From the Clarion Ledger (Mississippi):
Would He Have Shot Me? A Reflection on Luke Woodham and the Pearl High School Shooting
In addition, I am still often haunted by those “what ifs.” What would have happened to me if I had remained at Pearl High School? Before the shooting, I already had a keen interest in public safety and national security. Many of my family members had been in the military, including my father and his father before him.
That passion was heightened by the school shooting. I began thinking about the communal aspects of resiliency. I focused on natural and manmade disasters — given that school shootings weren’t yet the norm. How can you study something without actual cases?
—Tonya Thornton Neaves, Director of Extramural Projects
From Inside Higher Education:
Ukraine Hosts 46 Firms Selling Ghost-Written Dissertations
A highly bureaucratized and overly centralized system of state control is not sufficient to prevent private firms from selling dissertations and doing so on the open market. Nor does a centralized and highly regulated system prevent individuals from acquiring doctoral degrees without completing a doctoral program. High levels of corruption in the country permit the continued trade in ghost-written dissertations and the government seems unable or disinclined to intervene.
—Visiting Professor Ararat Osipian
From the Washington Post:
India Just Pulled Jammu and Kashmir’s Autonomy. Here’s Why That’s a Big Deal for This Contested Region.
The U.S. government has adopted a hands-off policy to the crisis, part of a trend of staying out of the Kashmir dispute since the Clinton administration. A State Department spokesperson said that the United States is “closely following” the situation but reaffirmed India’s description of it as an “internal matter.” This stance stems from an American wish to focus on more-pressing regional concerns, such as a military withdrawal from Afghanistan. More generally, the United States considers India a long-term partner in the region that can balance China.

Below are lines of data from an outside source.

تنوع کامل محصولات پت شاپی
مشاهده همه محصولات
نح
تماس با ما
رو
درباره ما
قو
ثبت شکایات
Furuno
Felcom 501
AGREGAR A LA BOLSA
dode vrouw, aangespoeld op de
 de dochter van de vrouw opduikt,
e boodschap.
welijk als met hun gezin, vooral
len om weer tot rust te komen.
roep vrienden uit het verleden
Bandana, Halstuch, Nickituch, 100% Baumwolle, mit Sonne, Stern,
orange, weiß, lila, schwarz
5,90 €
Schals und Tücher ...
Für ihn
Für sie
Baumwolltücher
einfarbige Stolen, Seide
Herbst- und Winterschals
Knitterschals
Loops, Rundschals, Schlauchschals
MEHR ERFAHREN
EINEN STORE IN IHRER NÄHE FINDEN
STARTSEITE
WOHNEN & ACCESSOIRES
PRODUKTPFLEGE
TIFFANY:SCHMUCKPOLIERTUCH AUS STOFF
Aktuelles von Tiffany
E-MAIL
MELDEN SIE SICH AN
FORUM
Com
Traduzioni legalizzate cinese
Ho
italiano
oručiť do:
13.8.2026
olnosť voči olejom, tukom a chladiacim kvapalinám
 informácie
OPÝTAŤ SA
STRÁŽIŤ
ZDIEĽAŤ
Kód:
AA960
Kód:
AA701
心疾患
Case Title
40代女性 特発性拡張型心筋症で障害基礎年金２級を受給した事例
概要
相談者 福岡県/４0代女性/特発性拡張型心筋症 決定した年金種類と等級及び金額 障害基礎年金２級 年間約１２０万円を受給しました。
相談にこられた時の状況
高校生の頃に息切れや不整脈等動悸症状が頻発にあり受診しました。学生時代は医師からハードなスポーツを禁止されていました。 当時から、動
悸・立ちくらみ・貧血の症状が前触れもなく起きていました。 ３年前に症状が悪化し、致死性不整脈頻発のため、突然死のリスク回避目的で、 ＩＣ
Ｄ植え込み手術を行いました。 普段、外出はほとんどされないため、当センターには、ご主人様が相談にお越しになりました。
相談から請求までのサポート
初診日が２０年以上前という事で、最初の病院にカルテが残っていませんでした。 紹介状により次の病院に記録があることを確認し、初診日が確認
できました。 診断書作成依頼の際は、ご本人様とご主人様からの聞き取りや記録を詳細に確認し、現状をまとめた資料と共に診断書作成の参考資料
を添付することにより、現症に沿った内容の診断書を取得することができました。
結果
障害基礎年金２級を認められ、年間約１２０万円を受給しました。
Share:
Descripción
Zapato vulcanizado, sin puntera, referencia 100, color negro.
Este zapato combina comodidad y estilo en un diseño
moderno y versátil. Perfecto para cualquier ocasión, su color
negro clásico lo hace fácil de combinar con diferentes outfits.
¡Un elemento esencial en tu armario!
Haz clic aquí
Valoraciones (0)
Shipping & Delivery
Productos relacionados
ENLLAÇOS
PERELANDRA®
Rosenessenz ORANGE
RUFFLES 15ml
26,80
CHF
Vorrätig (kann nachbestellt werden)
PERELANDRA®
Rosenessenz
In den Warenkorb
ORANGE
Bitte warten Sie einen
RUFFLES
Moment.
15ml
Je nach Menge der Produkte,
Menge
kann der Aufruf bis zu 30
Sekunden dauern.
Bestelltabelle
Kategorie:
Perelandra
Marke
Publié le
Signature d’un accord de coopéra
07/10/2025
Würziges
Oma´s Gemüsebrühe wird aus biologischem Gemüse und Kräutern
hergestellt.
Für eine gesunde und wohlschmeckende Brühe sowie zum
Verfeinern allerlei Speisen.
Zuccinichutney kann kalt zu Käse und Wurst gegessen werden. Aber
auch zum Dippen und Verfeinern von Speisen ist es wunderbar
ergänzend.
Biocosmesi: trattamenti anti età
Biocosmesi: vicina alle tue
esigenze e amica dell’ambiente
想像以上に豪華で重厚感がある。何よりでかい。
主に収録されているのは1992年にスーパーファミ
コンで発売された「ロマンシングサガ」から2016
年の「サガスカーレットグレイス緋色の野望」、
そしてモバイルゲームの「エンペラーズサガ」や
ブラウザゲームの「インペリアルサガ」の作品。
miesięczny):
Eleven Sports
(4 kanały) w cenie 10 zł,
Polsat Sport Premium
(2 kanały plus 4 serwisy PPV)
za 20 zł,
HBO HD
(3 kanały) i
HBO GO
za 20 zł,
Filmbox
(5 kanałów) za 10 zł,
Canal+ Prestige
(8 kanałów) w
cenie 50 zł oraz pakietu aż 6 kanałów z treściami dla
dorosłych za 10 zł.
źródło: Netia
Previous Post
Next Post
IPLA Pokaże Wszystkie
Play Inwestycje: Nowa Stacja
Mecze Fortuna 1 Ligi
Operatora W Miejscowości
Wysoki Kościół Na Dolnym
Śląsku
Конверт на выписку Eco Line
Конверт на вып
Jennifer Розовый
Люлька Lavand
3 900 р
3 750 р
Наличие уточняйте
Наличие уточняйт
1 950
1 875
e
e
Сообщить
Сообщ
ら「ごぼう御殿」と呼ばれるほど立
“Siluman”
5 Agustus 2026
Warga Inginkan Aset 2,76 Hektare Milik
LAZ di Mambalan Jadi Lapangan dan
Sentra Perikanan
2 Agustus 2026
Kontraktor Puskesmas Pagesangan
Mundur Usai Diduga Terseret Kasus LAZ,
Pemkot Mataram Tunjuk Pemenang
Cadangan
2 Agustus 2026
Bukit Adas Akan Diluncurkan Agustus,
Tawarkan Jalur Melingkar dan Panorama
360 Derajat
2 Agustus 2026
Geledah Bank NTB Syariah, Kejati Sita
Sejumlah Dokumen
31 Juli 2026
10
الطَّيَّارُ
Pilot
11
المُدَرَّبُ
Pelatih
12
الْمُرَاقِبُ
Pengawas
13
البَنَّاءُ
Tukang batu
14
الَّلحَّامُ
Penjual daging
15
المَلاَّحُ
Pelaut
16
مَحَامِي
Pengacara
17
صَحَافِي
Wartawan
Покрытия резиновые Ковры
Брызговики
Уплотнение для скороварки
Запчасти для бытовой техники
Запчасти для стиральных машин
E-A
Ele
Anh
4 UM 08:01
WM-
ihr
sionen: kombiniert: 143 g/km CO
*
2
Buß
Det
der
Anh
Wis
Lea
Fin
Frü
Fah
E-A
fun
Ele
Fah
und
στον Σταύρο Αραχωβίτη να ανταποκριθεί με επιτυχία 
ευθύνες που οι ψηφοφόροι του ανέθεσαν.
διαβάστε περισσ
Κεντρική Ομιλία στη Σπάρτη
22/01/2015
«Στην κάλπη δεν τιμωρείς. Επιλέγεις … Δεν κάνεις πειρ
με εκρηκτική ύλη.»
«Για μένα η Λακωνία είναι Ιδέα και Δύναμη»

Consequently, the Americans will probably seek to avoid antagonizing Modi by interfering with or condemning his decision.
—Associate Professor Ahsan Butt
From The National Interest:
Let’s Not Turn Kashmir Into Another Gaza
The use of force could be detrimental for either side. Pakistan’s lawfare response would be to use international fora such as the International Court of Justice or the International Criminal Court to prevent India from implementing its recent controversial legislation. It will be necessary for the United States and other world leaders to step-in for the sustenance of world peace. If they show any apathy, Pakistan’s engagement with India could serve to halt the delicate U.S.-Taliban peace negotiations. Additionally, the United Nations should use its discretion to cool the temperature between the two countries. The world certainly cannot afford to see another Gaza, forever causing the spillover of violence with no peaceful end in sight.
—PhD Student Muhammad Salar Khan and Nasir Javaid
From Open Caucasus Media:
Only Moscow Benefits from Rising Tbilisi-Baku Tensions
The EU and the United States must jointly press both Baku and Tbilisi to follow through on their commitment to meet in Tbilisi on the border issue. Western relations with both countries are essential at this time of tensions with Russia and Iran. The longer the dispute remains unresolved, Putin will use this to increase his growing influence in the region.
—Distinguished Visiting Professor Richard Kauzlarich and David J. Kramer
From The Hill:
Trump Preps Conspiracy Theory to Explain Faltering Economy
A Republican close to the White House said that President Trump “thinks that all the people that do this economic forecasting are a bunch of establishment weenies — elites who don’t know anything about the real economy and they’re against Trump.” What about all those stories in the press about the bond market predicting an economic slowdown? Trump tweeted his response: “The Fake News Media is doing everything they can to crash the economy because they think that will be bad for me and my re-election.”
—Professor Bill Schneider
From United World:
The Future of Turkey-Russia Relations, Post Shipments of S-400 Missile System
Turkey is one of the countries of the North Atlantic Treaty Organization (NATO), and Washington says the entry of the S-400 system into the NATO defense net can reveal the weaknesses of the parties to the treaty. The Trump government is worried that Russian arms purchases and weapons dependence on Russia will push Ankara to Moscow more. However, this is not all, and there are other issues.